Today, as he does every day, Edwin stops outside to buy two cups of coffee to go
from Louie (of Louie's Hot Dog and Pickle Stand). Most of the editors at Panderic
favour the more genteel, la-di-da-type coffee shops, but not our Edwin. He has a
rugged sense of the common man about him. Oh, yes, Edwin is the type of guy
who prefers Louie's down-home java over CafŽ Croissant's hand-roasted house
blend, a guy who likes his coffee raw and real. Edwin slaps his money on the
counter, says, "Keep the change."
"You want cinnamon sprinkles on your caffe-latte mochaccino, or would you prefer
white-almond chocolate?" asks Louie, wet cigar in mouth, two days of stubble on
his chin(s).
Every working day for the past four years, Edwin has stopped here at Louie's
stand, every damn day, and never, not once, has Louie remembered him.
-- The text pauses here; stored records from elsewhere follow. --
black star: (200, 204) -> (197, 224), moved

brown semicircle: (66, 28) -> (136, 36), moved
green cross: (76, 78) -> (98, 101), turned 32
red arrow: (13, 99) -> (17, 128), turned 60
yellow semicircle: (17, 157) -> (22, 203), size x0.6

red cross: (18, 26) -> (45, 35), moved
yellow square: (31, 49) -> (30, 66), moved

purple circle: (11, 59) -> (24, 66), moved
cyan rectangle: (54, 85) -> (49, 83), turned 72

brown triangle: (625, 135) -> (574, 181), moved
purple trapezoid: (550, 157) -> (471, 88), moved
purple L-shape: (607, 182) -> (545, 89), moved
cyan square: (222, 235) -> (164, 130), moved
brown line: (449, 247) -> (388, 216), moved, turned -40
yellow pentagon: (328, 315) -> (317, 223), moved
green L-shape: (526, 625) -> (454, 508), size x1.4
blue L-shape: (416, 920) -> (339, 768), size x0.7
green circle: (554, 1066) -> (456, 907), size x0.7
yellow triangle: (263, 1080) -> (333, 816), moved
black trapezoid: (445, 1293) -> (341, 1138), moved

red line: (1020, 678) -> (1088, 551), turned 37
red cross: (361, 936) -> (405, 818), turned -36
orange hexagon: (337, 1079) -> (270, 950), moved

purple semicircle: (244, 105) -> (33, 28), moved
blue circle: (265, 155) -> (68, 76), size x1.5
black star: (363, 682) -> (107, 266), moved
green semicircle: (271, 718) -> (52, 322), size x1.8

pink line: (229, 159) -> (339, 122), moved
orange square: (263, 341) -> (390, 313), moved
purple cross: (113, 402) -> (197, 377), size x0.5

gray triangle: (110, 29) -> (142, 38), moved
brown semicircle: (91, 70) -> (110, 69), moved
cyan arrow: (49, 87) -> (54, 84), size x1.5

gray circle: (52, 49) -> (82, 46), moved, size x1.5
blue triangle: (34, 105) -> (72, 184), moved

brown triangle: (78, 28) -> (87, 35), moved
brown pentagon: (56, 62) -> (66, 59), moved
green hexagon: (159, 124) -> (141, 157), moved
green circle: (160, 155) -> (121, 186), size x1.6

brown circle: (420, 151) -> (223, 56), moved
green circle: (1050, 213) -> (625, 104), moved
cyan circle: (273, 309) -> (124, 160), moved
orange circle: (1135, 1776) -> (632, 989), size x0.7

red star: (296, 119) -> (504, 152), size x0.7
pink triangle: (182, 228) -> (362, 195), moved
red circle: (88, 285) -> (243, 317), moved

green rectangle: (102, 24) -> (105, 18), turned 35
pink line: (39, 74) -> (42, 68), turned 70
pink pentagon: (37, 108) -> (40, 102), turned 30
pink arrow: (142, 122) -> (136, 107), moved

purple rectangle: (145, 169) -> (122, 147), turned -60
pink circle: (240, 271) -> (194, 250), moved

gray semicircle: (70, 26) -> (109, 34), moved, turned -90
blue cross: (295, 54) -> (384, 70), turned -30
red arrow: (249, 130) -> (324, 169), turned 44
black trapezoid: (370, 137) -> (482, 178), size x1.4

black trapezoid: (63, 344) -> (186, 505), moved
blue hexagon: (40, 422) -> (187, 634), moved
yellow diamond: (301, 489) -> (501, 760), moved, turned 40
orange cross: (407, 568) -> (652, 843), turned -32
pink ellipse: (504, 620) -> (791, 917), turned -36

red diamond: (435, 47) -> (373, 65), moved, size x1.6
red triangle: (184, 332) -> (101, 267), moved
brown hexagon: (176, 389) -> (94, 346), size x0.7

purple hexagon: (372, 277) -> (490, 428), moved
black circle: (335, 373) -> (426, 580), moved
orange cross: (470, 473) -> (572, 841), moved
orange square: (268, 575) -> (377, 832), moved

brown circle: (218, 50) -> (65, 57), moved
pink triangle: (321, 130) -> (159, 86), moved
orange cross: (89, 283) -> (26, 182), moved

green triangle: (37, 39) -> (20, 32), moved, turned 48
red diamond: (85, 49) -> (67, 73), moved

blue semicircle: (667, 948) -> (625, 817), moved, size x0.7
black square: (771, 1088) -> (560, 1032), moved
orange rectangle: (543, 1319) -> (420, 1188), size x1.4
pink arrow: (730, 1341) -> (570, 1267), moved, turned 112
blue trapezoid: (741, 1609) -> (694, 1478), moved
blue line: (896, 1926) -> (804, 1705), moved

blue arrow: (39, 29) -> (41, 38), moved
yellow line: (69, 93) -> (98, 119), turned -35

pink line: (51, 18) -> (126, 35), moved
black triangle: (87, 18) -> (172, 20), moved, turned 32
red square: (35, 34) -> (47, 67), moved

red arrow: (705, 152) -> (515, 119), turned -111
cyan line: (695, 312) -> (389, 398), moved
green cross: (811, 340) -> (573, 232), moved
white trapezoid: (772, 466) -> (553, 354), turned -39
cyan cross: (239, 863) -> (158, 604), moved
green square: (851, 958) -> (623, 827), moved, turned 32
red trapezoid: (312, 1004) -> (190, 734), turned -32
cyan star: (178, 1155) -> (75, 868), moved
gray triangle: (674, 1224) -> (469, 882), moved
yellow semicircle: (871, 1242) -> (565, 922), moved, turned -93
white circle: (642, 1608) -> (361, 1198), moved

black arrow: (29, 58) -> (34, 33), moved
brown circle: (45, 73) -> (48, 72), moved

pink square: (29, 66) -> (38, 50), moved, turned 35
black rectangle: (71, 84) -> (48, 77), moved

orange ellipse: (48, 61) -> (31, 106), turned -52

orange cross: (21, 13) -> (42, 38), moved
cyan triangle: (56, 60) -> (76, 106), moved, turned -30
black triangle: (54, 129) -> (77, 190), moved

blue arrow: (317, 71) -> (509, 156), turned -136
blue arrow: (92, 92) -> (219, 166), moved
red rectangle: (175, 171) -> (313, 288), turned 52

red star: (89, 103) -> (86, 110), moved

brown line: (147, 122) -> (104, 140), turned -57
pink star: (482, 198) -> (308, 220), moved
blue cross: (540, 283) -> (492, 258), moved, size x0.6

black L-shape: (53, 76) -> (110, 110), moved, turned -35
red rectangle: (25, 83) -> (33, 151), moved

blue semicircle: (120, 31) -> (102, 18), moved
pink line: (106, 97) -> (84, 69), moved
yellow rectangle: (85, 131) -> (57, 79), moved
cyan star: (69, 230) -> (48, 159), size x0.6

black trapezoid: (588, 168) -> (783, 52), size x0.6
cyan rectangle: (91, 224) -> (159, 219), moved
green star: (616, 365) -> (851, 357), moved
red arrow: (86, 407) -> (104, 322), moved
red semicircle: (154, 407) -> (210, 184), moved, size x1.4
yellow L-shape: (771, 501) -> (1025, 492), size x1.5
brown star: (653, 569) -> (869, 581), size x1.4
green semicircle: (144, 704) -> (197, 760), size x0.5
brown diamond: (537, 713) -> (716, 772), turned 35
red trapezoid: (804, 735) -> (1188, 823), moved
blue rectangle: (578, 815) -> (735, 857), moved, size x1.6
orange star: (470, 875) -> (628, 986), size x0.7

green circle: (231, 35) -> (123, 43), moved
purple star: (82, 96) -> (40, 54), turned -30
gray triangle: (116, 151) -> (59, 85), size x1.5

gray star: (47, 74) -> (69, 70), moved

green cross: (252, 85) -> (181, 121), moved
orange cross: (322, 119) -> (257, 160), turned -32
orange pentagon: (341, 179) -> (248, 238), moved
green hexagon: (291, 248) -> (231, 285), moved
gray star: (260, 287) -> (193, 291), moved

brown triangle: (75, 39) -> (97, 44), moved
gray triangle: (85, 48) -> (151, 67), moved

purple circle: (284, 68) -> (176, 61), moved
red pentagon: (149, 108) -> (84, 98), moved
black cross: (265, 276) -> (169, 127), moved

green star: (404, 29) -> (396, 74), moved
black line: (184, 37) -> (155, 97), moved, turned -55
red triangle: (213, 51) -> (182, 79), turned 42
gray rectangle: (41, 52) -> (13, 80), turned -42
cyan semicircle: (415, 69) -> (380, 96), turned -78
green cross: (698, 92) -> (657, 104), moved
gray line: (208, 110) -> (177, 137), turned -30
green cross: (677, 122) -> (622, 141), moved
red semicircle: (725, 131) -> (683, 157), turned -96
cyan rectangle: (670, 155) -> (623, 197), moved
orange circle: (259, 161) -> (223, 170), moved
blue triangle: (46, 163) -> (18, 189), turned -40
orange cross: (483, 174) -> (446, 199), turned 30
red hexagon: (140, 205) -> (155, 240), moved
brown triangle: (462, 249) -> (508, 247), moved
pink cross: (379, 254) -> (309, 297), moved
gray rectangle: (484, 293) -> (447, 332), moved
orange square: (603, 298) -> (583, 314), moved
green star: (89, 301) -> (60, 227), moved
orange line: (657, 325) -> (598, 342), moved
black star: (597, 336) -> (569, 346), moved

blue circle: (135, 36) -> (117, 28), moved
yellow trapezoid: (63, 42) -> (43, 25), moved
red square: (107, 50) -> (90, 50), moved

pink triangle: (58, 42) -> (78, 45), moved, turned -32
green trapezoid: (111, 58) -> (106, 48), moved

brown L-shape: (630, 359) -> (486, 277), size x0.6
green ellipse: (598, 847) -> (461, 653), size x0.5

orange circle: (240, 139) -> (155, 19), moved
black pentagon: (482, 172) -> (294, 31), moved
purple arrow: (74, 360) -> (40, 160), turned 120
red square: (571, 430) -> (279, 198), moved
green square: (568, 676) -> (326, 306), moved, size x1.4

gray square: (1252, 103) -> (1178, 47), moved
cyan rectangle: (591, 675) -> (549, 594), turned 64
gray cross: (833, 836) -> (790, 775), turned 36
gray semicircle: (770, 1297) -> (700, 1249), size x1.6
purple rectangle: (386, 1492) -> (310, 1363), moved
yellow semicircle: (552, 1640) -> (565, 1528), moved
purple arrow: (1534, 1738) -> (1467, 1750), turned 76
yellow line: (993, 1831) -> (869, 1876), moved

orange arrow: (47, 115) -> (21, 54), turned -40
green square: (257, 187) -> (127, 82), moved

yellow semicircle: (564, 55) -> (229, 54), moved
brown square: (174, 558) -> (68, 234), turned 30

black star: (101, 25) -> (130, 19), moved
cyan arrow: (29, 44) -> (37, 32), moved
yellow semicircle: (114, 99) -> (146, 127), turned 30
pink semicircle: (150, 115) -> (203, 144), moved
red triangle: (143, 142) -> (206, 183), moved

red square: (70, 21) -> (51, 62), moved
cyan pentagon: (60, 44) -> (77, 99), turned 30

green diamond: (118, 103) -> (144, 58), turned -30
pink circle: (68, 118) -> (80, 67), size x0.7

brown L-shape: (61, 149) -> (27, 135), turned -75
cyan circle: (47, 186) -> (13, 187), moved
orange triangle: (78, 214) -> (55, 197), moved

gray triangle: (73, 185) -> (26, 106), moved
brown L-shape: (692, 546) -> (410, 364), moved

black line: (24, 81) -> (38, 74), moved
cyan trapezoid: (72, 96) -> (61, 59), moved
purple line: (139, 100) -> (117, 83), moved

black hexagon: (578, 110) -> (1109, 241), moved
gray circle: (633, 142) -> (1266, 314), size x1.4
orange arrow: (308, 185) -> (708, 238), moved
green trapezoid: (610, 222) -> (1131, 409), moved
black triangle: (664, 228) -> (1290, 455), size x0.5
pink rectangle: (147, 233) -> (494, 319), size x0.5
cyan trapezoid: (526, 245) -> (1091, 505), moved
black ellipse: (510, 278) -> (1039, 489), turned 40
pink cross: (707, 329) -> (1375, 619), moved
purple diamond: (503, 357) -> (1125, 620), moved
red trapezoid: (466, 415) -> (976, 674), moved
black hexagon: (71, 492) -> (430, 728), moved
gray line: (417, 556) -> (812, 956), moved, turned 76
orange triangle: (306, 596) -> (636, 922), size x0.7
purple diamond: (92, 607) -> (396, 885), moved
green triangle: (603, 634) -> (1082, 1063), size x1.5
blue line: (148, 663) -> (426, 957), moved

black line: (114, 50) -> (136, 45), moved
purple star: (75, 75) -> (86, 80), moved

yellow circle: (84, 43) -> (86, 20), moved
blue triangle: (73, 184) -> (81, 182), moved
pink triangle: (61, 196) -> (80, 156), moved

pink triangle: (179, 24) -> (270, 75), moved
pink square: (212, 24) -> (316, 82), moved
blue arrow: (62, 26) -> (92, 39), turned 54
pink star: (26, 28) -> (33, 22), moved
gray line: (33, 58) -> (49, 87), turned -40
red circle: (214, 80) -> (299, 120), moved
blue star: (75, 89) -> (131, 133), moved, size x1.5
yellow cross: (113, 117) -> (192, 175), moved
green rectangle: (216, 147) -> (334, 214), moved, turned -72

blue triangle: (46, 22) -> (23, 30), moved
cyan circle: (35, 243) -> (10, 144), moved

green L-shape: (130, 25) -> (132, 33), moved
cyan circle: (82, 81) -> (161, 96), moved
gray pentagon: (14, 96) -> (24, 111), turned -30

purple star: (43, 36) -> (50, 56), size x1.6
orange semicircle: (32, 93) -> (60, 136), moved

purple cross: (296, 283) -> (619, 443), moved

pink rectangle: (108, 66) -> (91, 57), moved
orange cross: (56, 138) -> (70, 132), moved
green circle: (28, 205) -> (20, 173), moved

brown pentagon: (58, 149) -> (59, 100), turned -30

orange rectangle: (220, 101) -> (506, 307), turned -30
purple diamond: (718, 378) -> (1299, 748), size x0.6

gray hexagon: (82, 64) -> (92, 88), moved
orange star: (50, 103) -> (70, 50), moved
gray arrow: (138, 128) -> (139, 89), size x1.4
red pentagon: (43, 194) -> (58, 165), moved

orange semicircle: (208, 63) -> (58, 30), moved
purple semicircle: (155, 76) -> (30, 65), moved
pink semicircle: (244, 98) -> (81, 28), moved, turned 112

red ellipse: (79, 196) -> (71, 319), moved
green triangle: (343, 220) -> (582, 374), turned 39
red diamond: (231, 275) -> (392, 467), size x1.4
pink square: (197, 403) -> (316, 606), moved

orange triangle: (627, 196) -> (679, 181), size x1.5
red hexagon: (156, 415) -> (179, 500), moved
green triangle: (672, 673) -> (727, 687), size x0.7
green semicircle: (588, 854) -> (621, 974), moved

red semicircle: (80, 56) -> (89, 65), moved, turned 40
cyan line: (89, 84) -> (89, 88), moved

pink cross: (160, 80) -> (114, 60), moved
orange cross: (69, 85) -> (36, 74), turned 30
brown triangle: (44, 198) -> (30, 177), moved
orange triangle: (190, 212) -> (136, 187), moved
"Nutmeg and cinnamon," Ed says wearily. "With a dash of sun-dried saffron. Extra
froth."
"Comin' up," says Louie. "Comin' up."
Inside the lobby of 813 Grand Avenue, the sound is suddenly muted: echoing
footsteps, the distant ping of elevators, the murmur of a hundred impending
heart attacks. Only this. Gone is the constant white noise of traffic outside. Gone
is the cymbal-crash symphony of the city.
On Grand Avenue, this is about as close as you can get to deliverance.